++++ AVAILABLE DATA

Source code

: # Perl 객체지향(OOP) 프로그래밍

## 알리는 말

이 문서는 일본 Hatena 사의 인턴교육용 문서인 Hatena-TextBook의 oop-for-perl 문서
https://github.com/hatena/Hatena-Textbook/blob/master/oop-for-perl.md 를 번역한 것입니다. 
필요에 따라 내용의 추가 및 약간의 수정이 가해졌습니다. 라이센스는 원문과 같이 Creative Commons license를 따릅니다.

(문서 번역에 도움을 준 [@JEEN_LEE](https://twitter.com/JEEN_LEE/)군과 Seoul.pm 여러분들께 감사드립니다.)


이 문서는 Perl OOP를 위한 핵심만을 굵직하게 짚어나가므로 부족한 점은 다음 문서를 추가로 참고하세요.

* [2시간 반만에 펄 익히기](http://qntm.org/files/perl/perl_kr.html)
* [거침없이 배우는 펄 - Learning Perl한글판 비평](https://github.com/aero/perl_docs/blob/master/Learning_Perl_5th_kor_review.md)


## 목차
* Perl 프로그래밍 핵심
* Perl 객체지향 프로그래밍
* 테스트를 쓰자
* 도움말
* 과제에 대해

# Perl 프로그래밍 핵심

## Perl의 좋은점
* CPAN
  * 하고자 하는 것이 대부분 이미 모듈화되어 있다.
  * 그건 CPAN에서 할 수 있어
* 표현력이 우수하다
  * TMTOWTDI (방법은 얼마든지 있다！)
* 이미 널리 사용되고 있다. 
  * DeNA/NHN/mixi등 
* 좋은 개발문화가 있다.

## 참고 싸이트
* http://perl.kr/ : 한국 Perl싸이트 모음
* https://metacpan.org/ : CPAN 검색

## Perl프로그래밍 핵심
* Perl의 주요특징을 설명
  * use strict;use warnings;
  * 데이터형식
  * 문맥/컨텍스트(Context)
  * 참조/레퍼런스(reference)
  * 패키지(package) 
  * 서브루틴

++++++++

EXERCISE AIM:
Copy only the stretch running from the line containing "좋은 개발문화가 있다." to the final line of the entries, both ends included, exactly as it stands.

TASK SOLUTION:
* 좋은 개발문화가 있다.

## 참고 싸이트
* http://perl.kr/ : 한국 Perl싸이트 모음
* https://metacpan.org/ : CPAN 검색

## Perl프로그래밍 핵심
* Perl의 주요특징을 설명
  * use strict;use warnings;
  * 데이터형식
  * 문맥/컨텍스트(Context)
  * 참조/레퍼런스(reference)
  * 패키지(package) 
  * 서브루틴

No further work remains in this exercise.